Linke Professoren mit einem Anflug antisemitischer Ressentiments gegen Zinsen – das mobilisiert dann eher die rechte Gesinnung in unserer Gesellschaft. Wer soll denn Risiko-Kapital für den technischen Fortschritt zur Verfügung stellen, wenn er dafür keine Risiko-Prämie erhalten darf. Ein zinsloses System würde alle Investitions-Modelle mit Risiko-Kapital ad absurdum führen.

Wer darüber hinaus immer noch der Meinung sein sollte, dass Geld sowohl Zahlungsmittel als auch Wertaufbewahrungs-Mittel ist, der sollte sich die folgenden Zeilen von Herrn Vartian in seinem letzten Hard Asset Makro einmal zu Gemüte führen: Als „Relativitätslibertäre Mengerianer“ (Menger als Begründer der Austrian School lehnte die objektive Wertaufbewahrungsfunktion von Geld überhaupt ab, weil Werte aus Nutzen stammen und subjektiv- situativ sind) stört uns die QE3- Andeutung der FED beim FOMC- Meeting überhaupt nicht. Viele selbsternannte Nachfolger von Menger wie Mieses, Neokonservative und andere Rechte, die wie beim SUV an die „One Serves All“ Lösung glauben, mag das stören, uns nicht. Weil One nämlich nie All served und das auch beim Geld so ist: Eines als Legal Tender und Transaktionsgeld, das andere (Edelmetall) zur Wertaufbewahrung, und zwar parallel.

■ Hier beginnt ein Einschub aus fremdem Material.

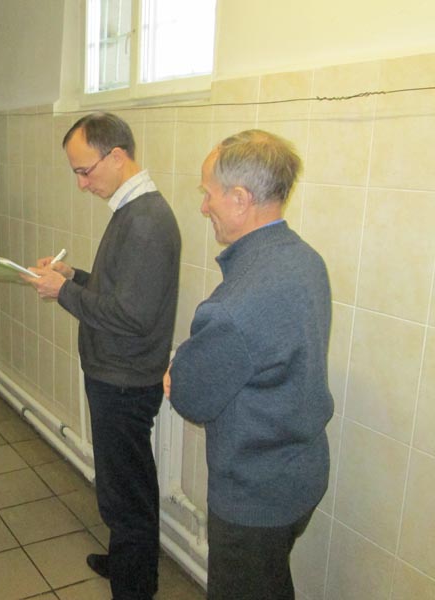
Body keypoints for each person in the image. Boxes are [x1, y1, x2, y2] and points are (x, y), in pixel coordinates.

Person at [164, 130, 333, 600]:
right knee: (269, 583)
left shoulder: (236, 305)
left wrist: (178, 372)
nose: (204, 207)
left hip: (255, 495)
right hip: (301, 472)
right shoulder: (305, 260)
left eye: (208, 194)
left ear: (240, 199)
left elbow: (190, 395)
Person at [23, 112, 181, 600]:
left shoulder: (146, 221)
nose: (81, 184)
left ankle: (134, 587)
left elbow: (131, 317)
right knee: (121, 484)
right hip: (114, 374)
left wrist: (63, 293)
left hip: (125, 381)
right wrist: (72, 277)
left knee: (126, 494)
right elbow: (120, 294)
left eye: (84, 171)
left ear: (116, 156)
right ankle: (125, 562)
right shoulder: (130, 210)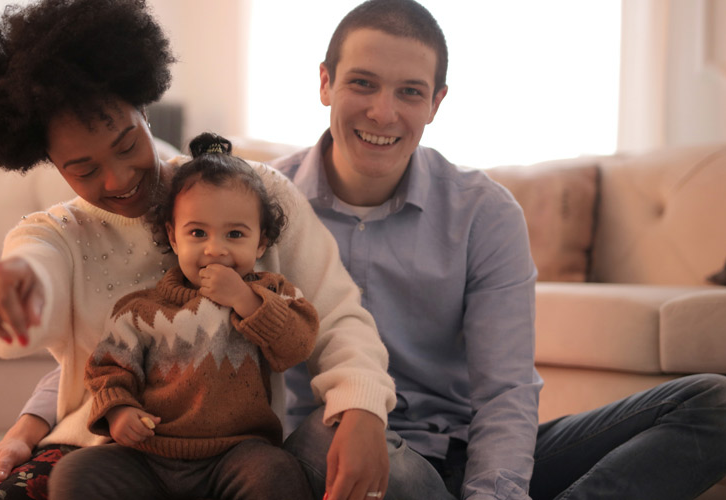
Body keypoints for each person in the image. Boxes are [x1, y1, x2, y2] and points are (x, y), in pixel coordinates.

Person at [271, 1, 726, 499]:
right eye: (362, 83)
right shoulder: (261, 204)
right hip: (339, 445)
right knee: (331, 431)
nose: (384, 111)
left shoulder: (484, 212)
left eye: (410, 92)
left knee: (713, 403)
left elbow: (505, 391)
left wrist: (494, 492)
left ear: (436, 103)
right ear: (324, 83)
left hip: (462, 447)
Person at [0, 1, 394, 500]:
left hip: (238, 452)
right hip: (110, 451)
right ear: (50, 163)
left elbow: (333, 319)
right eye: (84, 168)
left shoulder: (250, 194)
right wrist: (18, 280)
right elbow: (43, 277)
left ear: (145, 108)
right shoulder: (59, 235)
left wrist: (361, 405)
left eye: (126, 144)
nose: (118, 179)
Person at [48, 132, 317, 499]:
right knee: (77, 473)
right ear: (174, 239)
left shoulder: (270, 294)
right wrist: (119, 412)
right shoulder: (142, 310)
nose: (215, 249)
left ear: (262, 242)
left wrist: (246, 300)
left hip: (238, 455)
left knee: (277, 473)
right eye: (198, 233)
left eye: (235, 234)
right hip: (149, 457)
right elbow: (107, 369)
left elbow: (298, 344)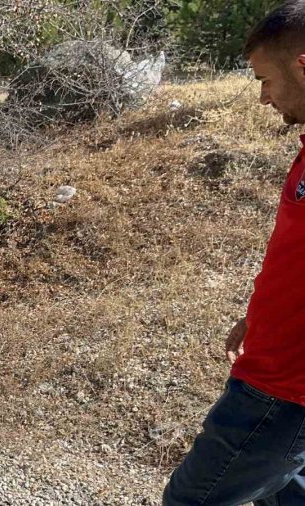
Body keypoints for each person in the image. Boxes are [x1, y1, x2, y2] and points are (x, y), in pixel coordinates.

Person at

Aber auch alle Propagandisten für das sogenannte Bedingungslose Grundeinkommen sind genau auf der gleichen Rille des die Bürger bevormundenden Etatismus – von Politikern, die den Staat zu einer Verteilmaschinerie missbrauchen wollen.

Was schlussfolgern wir daraus: Erstens, ein Staat muss so schlank aufgestellt sein, dass er das Sicherheits-Bedürfnis seiner Bürger befriedigen kann. Darüber hinausgehende Aufgaben sind dagegen abzulehnen, weil sie ansonsten von einer Kaste der Politiker zum Stimmen-Kauf missbraucht werden können.

Zweitens: Eigentum und selbstverantwortliche Leistung sind die Grundfeste eines freiheitlichen Gesellschafts-Systems. Solidarisches Handeln ist auf die Familie oder eine überschaubare Gruppe von Bürgern zu begrenzen. Dabei gilt das Subsidiaritätsprinzip – der schlanke Staat hat also nur in Ausnahmefällen einzugreifen.

Wir müssen wieder weniger Demokratie wagen und mehr Selbstverantwortung.